2) Once the beet/potato mixture is cool, add your ricotta, cheese, nutmeg, salt and milk. Stir to combine. Taste for seasoning.
3) Using a glass or ravioli cutter with a 4-inch diameter, cut your ravioli circles. Fill the midde of each ravioli with about 1 teaspoon filling. Wet the outer diameter of the ravioli with water using your finger. Bring one side of the circle to meet the other and pinch all of the sides closed. Dust with a bit of flour and allow to await its fate in the boiling water. Note to self - start boiling your pasta water. Don’t forget to add some salt!
4) Continue making all your ravioli until you have enough.

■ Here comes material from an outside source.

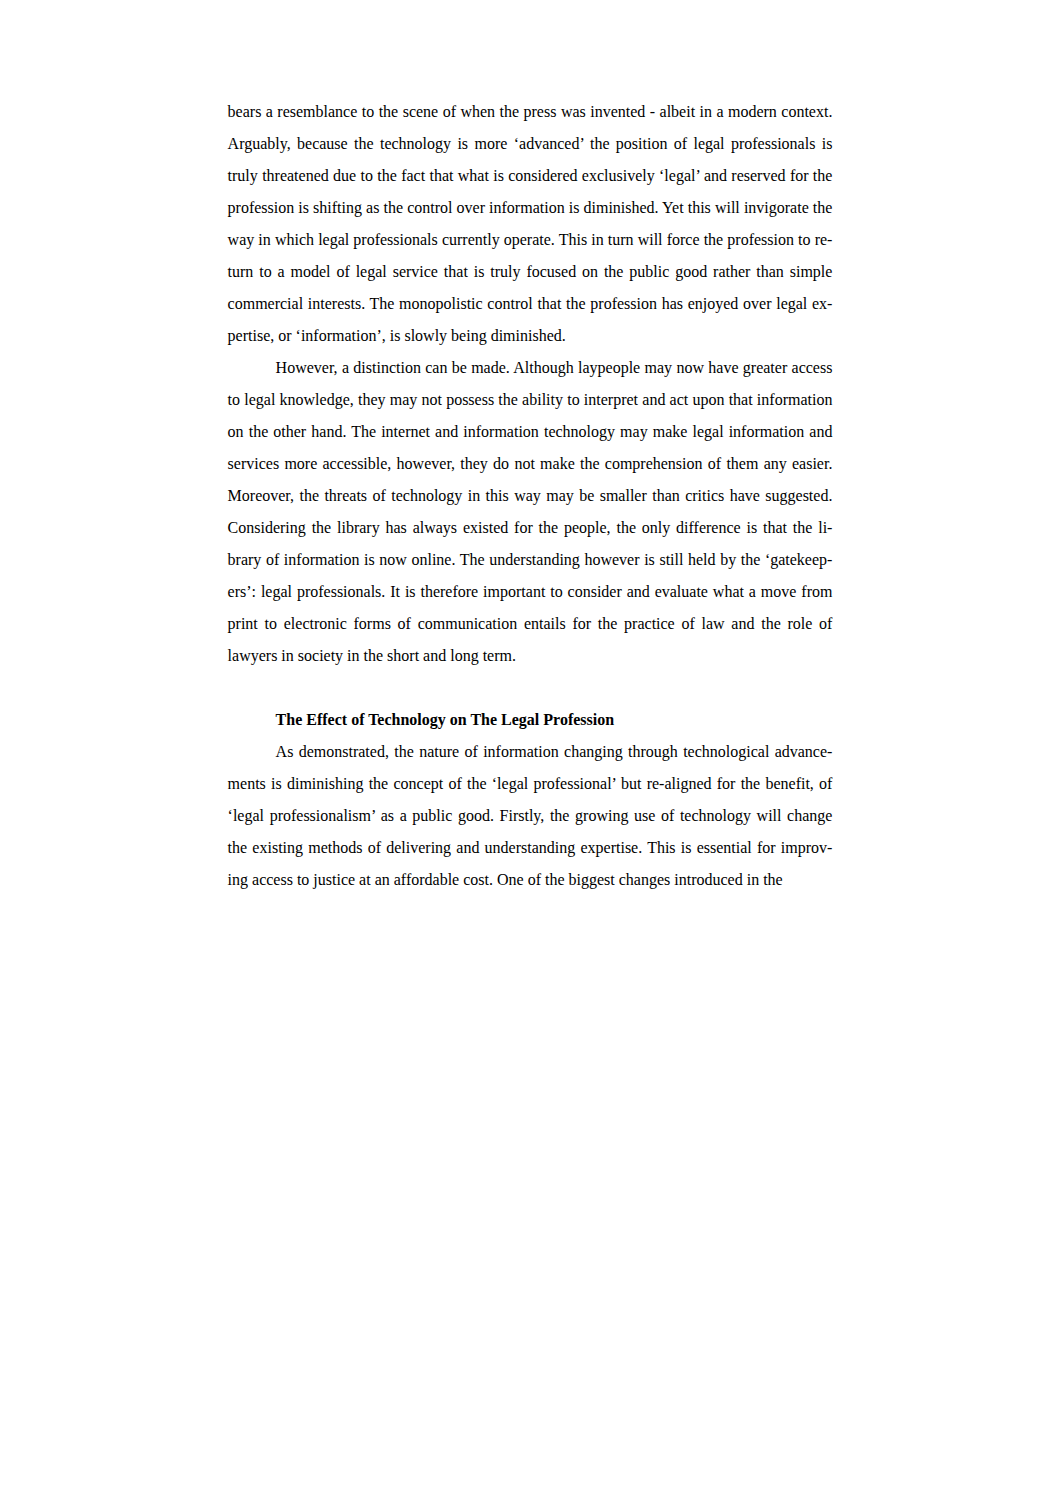bears a resemblance to the scene of when the press was invented - albeit in a modern context. Arguably, because the technology is more ‘advanced’ the position of legal professionals is truly threatened due to the fact that what is considered exclusively ‘legal’ and reserved for the profession is shifting as the control over information is diminished. Yet this will invigorate the way in which legal professionals currently operate. This in turn will force the profession to return to a model of legal service that is truly focused on the public good rather than simple commercial interests. The monopolistic control that the profession has enjoyed over legal expertise, or ‘information’, is slowly being diminished.
However, a distinction can be made. Although laypeople may now have greater access to legal knowledge, they may not possess the ability to interpret and act upon that information on the other hand. The internet and information technology may make legal information and services more accessible, however, they do not make the comprehension of them any easier. Moreover, the threats of technology in this way may be smaller than critics have suggested. Considering the library has always existed for the people, the only difference is that the library of information is now online. The understanding however is still held by the ‘gatekeepers’: legal professionals. It is therefore important to consider and evaluate what a move from print to electronic forms of communication entails for the practice of law and the role of lawyers in society in the short and long term.
The Effect of Technology on The Legal Profession
As demonstrated, the nature of information changing through technological advancements is diminishing the concept of the ‘legal professional’ but re-aligned for the benefit, of ‘legal professionalism’ as a public good. Firstly, the growing use of technology will change the existing methods of delivering and understanding expertise. This is essential for improving access to justice at an affordable cost. One of the biggest changes introduced in the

5) Add your ravioli to the boiling water and allow to cook (about 2 to 3 minutes). They should raise to the top when they are done.
6) In a separate pan, heat up your butter on medium-low and allow to cook until butter begins to get a bit of color. Add your sage leaves and continue to get a bit more color. Add your poppy seeds and toss a bit. Add your ravioli’s to the pan and toss in the butter sauce.
7) Plate ravioli’s with some of the butter sauce on top along with a pinch of (optional) salt and a dusting of freshly ground parmigiano reggiano and chives (optional).